You could simply scatter seed and some would germinate though it'll do better covered. Equally you could do nothing and wait for the surrounding finer grass to colonise the spots. I might go for that last option. It would mean that if the rough grass or weeds were to recover from the spray you could spray again and not damage your repair. The surrounding grass will eventually colonise the dead patches.


----------



## raynipper (Aug 4, 2008)

We used one of these for our initial lawn...… Ray.


----------



## erneboy (Feb 8, 2007)

Very hard to close the aperture on one of those far enough to put seed on at 35g/M2. All to easy to put it on far too thick and waste large quantities of seed. I can remember buying grass seed at £80 a ton. Now 20kg can cost that, or if buying retail on Amazon etc. £10 or more a kilo.


----------



## JanHank (Mar 29, 2015)

raynipper said:


> We used one of these for our initial lawn...… Ray.

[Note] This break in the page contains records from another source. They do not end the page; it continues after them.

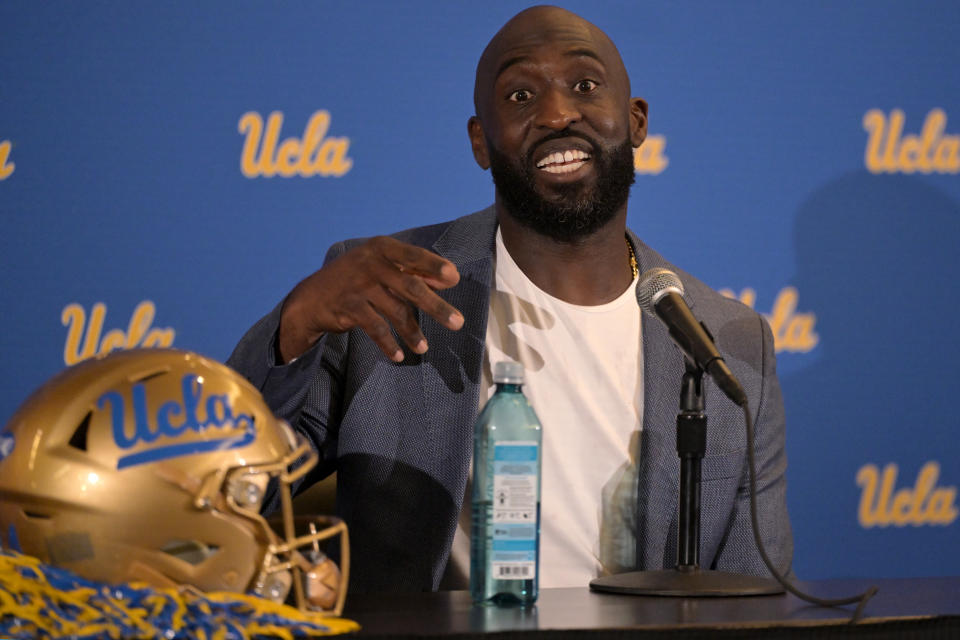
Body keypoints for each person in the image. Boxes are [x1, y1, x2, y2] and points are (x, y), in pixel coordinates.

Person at [228, 5, 792, 594]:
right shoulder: (386, 290)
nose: (556, 113)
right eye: (520, 96)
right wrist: (295, 325)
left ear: (635, 121)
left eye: (584, 85)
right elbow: (235, 488)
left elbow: (753, 591)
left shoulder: (730, 344)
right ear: (481, 140)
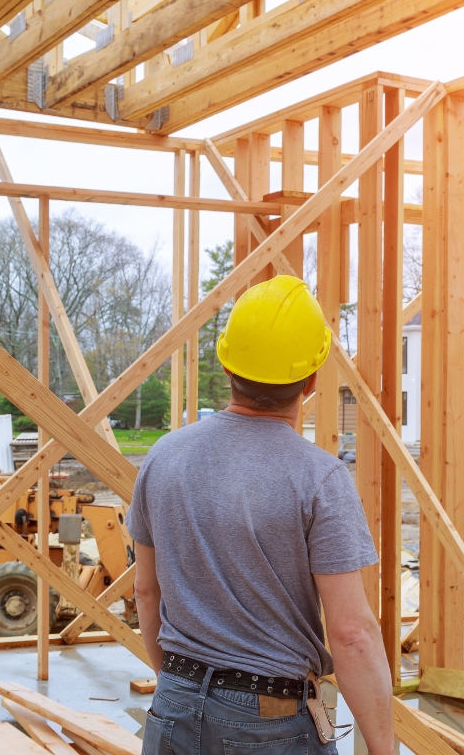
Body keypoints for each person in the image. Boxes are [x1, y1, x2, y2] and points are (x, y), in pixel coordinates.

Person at [127, 274, 396, 755]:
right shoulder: (319, 478)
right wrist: (383, 749)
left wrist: (179, 689)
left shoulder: (163, 457)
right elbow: (352, 633)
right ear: (311, 380)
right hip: (270, 722)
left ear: (227, 366)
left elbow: (147, 592)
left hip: (173, 702)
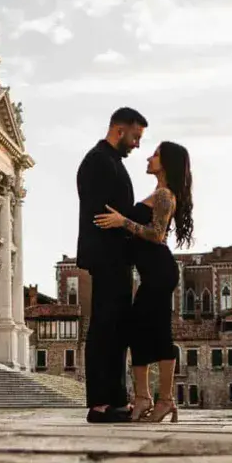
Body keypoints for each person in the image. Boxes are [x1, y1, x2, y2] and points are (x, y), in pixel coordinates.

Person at [94, 140, 194, 425]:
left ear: (167, 163)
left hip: (160, 273)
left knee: (158, 333)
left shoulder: (164, 195)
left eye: (156, 155)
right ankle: (144, 398)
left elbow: (157, 235)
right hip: (152, 273)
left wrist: (122, 221)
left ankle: (163, 401)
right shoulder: (158, 193)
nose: (149, 158)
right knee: (137, 332)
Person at [76, 107, 147, 424]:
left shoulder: (112, 162)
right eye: (135, 136)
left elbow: (122, 212)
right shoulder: (97, 161)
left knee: (117, 328)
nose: (137, 144)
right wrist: (129, 221)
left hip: (117, 256)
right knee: (105, 326)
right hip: (106, 255)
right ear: (120, 130)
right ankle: (100, 404)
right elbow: (102, 214)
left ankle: (116, 399)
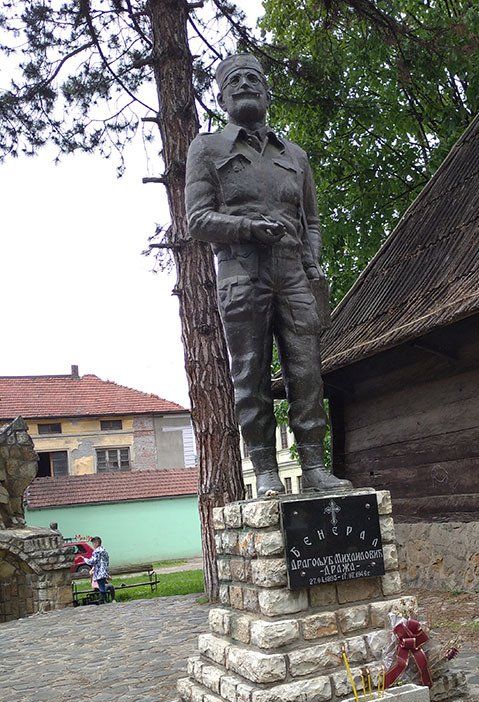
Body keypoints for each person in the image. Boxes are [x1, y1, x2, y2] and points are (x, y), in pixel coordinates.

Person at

I have one of those and one that goes on the back of the mower but I think they are for fertiliser, not sure if the holes can be closed, will look later.


----------



## erneboy (Feb 8, 2007)

Unless you've killed all your grass you don't need to sow the whole area, with a machine or otherwise. In any case how would you calibrate it, assuming that you can close it down far enough.


----------



## JanHank (Mar 29, 2015)

Sorry Alan, I don´t mean I am going to use either, I intend waiting in hope that when I do fertilise with graduals or liquid the good grass will spread its roots.
There seems to be no sign of rain yet, so that task has to wait first for me to locate fertiliser then for rain.


----------